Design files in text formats
+===+

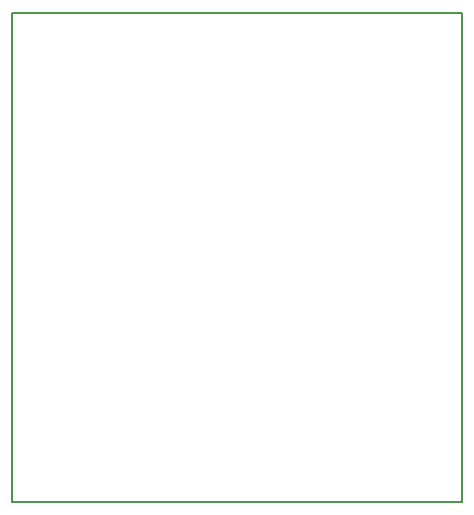
<source format=gbr>
G04 #@! TF.GenerationSoftware,KiCad,Pcbnew,5.1.5-52549c5~84~ubuntu18.04.1*
G04 #@! TF.CreationDate,2020-01-17T10:26:32-05:00*
G04 #@! TF.ProjectId,midi_io,6d696469-5f69-46f2-9e6b-696361645f70,1*
G04 #@! TF.SameCoordinates,Original*
G04 #@! TF.FileFunction,Profile,NP*
%FSLAX46Y46*%
G04 Gerber Fmt 4.6, Leading zero omitted, Abs format (unit mm)*
G04 Created by KiCad (PCBNEW 5.1.5-52549c5~84~ubuntu18.04.1) date 2020-01-17 10:26:32*
%MOMM*%
%LPD*%
G04 APERTURE LIST*
%ADD10C,0.150000*%
G04 APERTURE END LIST*
D10*
X149098000Y-125857000D02*
X149098000Y-84455000D01*
X110998000Y-125857000D02*
X149098000Y-125857000D01*
X110998000Y-84455000D02*
X110998000Y-125857000D01*
X149098000Y-84455000D02*
X110998000Y-84455000D01*
M02*

</source>
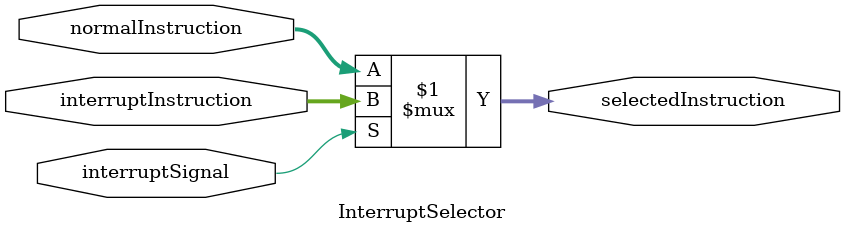
<source format=v>
module InterruptSelector (
  input [15:0] normalInstruction,
  input [15:0] interruptInstruction,
  input interruptSignal,
  output [15:0] selectedInstruction
);

assign selectedInstruction = interruptSignal ? interruptInstruction : normalInstruction;

endmodule

</source>
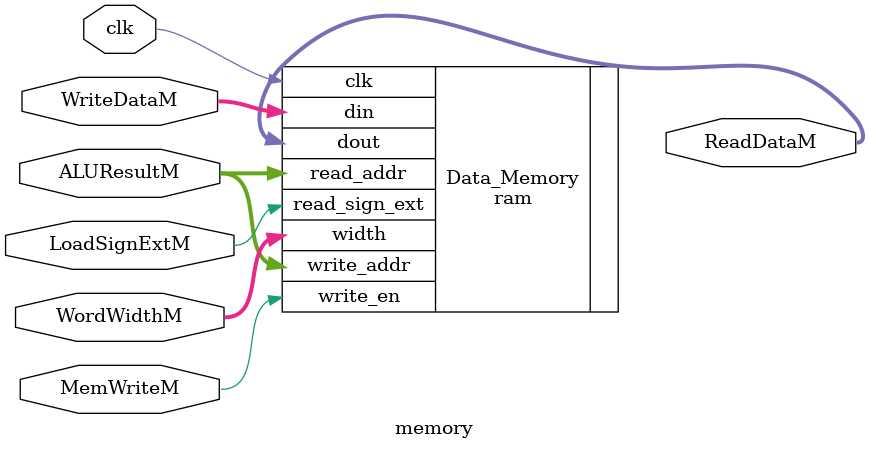
<source format=sv>
module memory#(
    parameter ADDR_WIDTH = 5,
              DATA_WIDTH = 32
)(
    input logic clk,
    input logic [DATA_WIDTH-1:0] ALUResultM,
    input logic [DATA_WIDTH-1:0] WriteDataM,
    input logic MemWriteM,
    output logic [DATA_WIDTH-1:0] ReadDataM,
    input logic [1:0] WordWidthM,
    input logic LoadSignExtM
);

ram Data_Memory(
    .read_addr(ALUResultM),
    .write_addr(ALUResultM),
    .width(WordWidthM),
    .read_sign_ext(LoadSignExtM),
    .din(WriteDataM),
    .dout(ReadDataM),
    .write_en(MemWriteM),
    .clk(clk)
);

endmodule

</source>
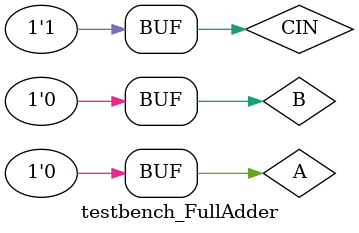
<source format=v>
module testbench_FullAdder();
	reg A;
	reg B;
	reg CIN;

	wire SUM;
	wire COUT;

	//Instantiate DUT
	FullAdder1bit_Structural FULLADDER1(
		.A(A),
		.B(B),
		.CIN(CIN),
		.SUM(SUM),
		.COUT(COUT)
	);

	initial begin
		$monitor("A=%b , B=%b , CIN=%b , SUM=%b , COUT=%b" , A , B , CIN , SUM , COUT);
	end

	initial begin
		#1;
		A=0; B=0; CIN=0;
		#1;
		A=1; B=1; CIN=1;
		#1;
		A=1; B=1; CIN=0;
		#1;
		A=0; B=0; CIN=1;
	end
endmodule

</source>
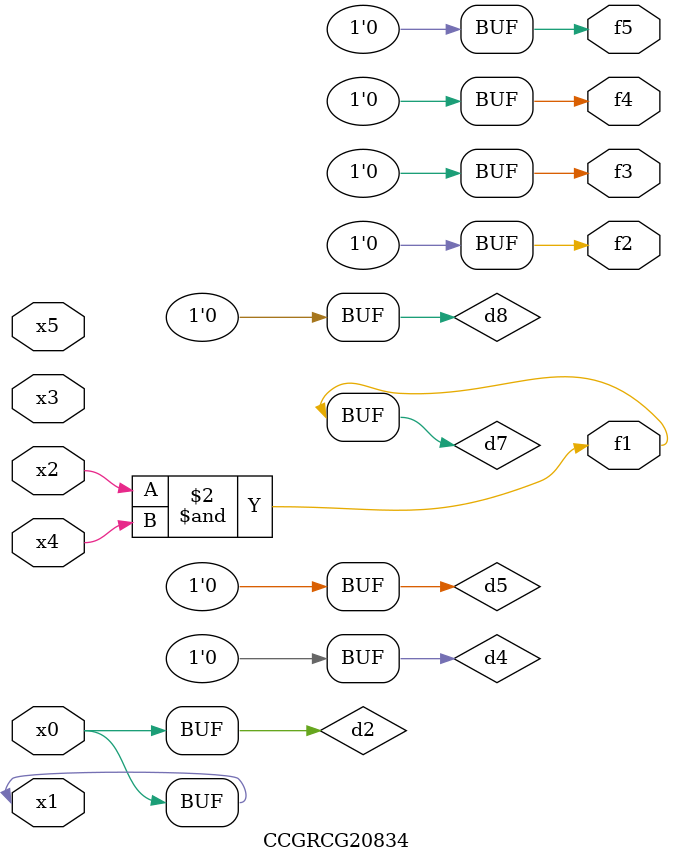
<source format=v>
module CCGRCG20834(
	input x0, x1, x2, x3, x4, x5,
	output f1, f2, f3, f4, f5
);

	wire d1, d2, d3, d4, d5, d6, d7, d8, d9;

	nand (d1, x1);
	buf (d2, x0, x1);
	nand (d3, x2, x4);
	and (d4, d1, d2);
	and (d5, d1, d2);
	nand (d6, d1, d3);
	not (d7, d3);
	xor (d8, d5);
	nor (d9, d5, d6);
	assign f1 = d7;
	assign f2 = d8;
	assign f3 = d8;
	assign f4 = d8;
	assign f5 = d8;
endmodule

</source>
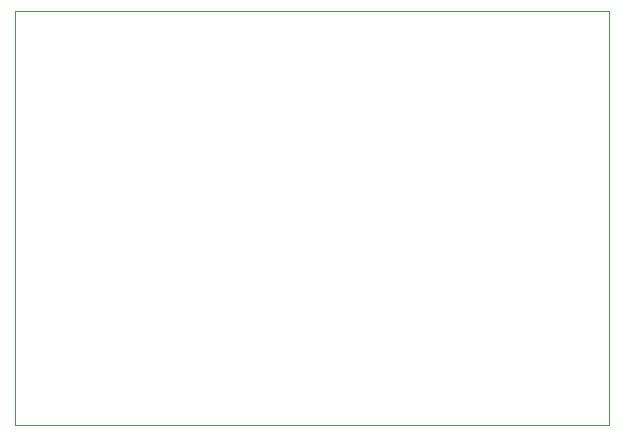
<source format=gbr>
%TF.GenerationSoftware,KiCad,Pcbnew,(6.0.5)*%
%TF.CreationDate,2022-06-30T14:49:24+05:30*%
%TF.ProjectId,D1 mini 4 button remote,4431206d-696e-4692-9034-20627574746f,rev?*%
%TF.SameCoordinates,Original*%
%TF.FileFunction,Profile,NP*%
%FSLAX46Y46*%
G04 Gerber Fmt 4.6, Leading zero omitted, Abs format (unit mm)*
G04 Created by KiCad (PCBNEW (6.0.5)) date 2022-06-30 14:49:24*
%MOMM*%
%LPD*%
G01*
G04 APERTURE LIST*
%TA.AperFunction,Profile*%
%ADD10C,0.100000*%
%TD*%
G04 APERTURE END LIST*
D10*
X86918200Y-62738000D02*
X137160000Y-62738000D01*
X86918200Y-27686000D02*
X137160000Y-27686000D01*
X86918200Y-27686000D02*
X86918200Y-62738000D01*
X137160000Y-27686000D02*
X137160000Y-62738000D01*
M02*

</source>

+===+

→ **What the exercise asks**:
Please, without any pictures, retype the records exactly as they appear.

→ **Exercise solution**:
<source format=gbr>
G04 #@! TF.GenerationSoftware,KiCad,Pcbnew,5.1.5-52549c5~84~ubuntu18.04.1*
G04 #@! TF.CreationDate,2020-01-17T10:26:32-05:00*
G04 #@! TF.ProjectId,midi_io,6d696469-5f69-46f2-9e6b-696361645f70,1*
G04 #@! TF.SameCoordinates,Original*
G04 #@! TF.FileFunction,Profile,NP*
%FSLAX46Y46*%
G04 Gerber Fmt 4.6, Leading zero omitted, Abs format (unit mm)*
G04 Created by KiCad (PCBNEW 5.1.5-52549c5~84~ubuntu18.04.1) date 2020-01-17 10:26:32*
%MOMM*%
%LPD*%
G04 APERTURE LIST*
%ADD10C,0.150000*%
G04 APERTURE END LIST*
D10*
X149098000Y-125857000D02*
X149098000Y-84455000D01*
X110998000Y-125857000D02*
X149098000Y-125857000D01*
X110998000Y-84455000D02*
X110998000Y-125857000D01*
X149098000Y-84455000D02*
X110998000Y-84455000D01*
M02*

</source>
<source format=v>
module InterruptSelector (
  input [15:0] normalInstruction,
  input [15:0] interruptInstruction,
  input interruptSignal,
  output [15:0] selectedInstruction
);

assign selectedInstruction = interruptSignal ? interruptInstruction : normalInstruction;

endmodule

</source>
<source format=sv>
module memory#(
    parameter ADDR_WIDTH = 5,
              DATA_WIDTH = 32
)(
    input logic clk,
    input logic [DATA_WIDTH-1:0] ALUResultM,
    input logic [DATA_WIDTH-1:0] WriteDataM,
    input logic MemWriteM,
    output logic [DATA_WIDTH-1:0] ReadDataM,
    input logic [1:0] WordWidthM,
    input logic LoadSignExtM
);

ram Data_Memory(
    .read_addr(ALUResultM),
    .write_addr(ALUResultM),
    .width(WordWidthM),
    .read_sign_ext(LoadSignExtM),
    .din(WriteDataM),
    .dout(ReadDataM),
    .write_en(MemWriteM),
    .clk(clk)
);

endmodule

</source>
<source format=v>
module testbench_FullAdder();
	reg A;
	reg B;
	reg CIN;

	wire SUM;
	wire COUT;

	//Instantiate DUT
	FullAdder1bit_Structural FULLADDER1(
		.A(A),
		.B(B),
		.CIN(CIN),
		.SUM(SUM),
		.COUT(COUT)
	);

	initial begin
		$monitor("A=%b , B=%b , CIN=%b , SUM=%b , COUT=%b" , A , B , CIN , SUM , COUT);
	end

	initial begin
		#1;
		A=0; B=0; CIN=0;
		#1;
		A=1; B=1; CIN=1;
		#1;
		A=1; B=1; CIN=0;
		#1;
		A=0; B=0; CIN=1;
	end
endmodule

</source>
<source format=v>
module CCGRCG20834(
	input x0, x1, x2, x3, x4, x5,
	output f1, f2, f3, f4, f5
);

	wire d1, d2, d3, d4, d5, d6, d7, d8, d9;

	nand (d1, x1);
	buf (d2, x0, x1);
	nand (d3, x2, x4);
	and (d4, d1, d2);
	and (d5, d1, d2);
	nand (d6, d1, d3);
	not (d7, d3);
	xor (d8, d5);
	nor (d9, d5, d6);
	assign f1 = d7;
	assign f2 = d8;
	assign f3 = d8;
	assign f4 = d8;
	assign f5 = d8;
endmodule

</source>
<source format=gbr>
%TF.GenerationSoftware,KiCad,Pcbnew,(6.0.5)*%
%TF.CreationDate,2022-06-30T14:49:24+05:30*%
%TF.ProjectId,D1 mini 4 button remote,4431206d-696e-4692-9034-20627574746f,rev?*%
%TF.SameCoordinates,Original*%
%TF.FileFunction,Profile,NP*%
%FSLAX46Y46*%
G04 Gerber Fmt 4.6, Leading zero omitted, Abs format (unit mm)*
G04 Created by KiCad (PCBNEW (6.0.5)) date 2022-06-30 14:49:24*
%MOMM*%
%LPD*%
G01*
G04 APERTURE LIST*
%TA.AperFunction,Profile*%
%ADD10C,0.100000*%
%TD*%
G04 APERTURE END LIST*
D10*
X86918200Y-62738000D02*
X137160000Y-62738000D01*
X86918200Y-27686000D02*
X137160000Y-27686000D01*
X86918200Y-27686000D02*
X86918200Y-62738000D01*
X137160000Y-27686000D02*
X137160000Y-62738000D01*
M02*

</source>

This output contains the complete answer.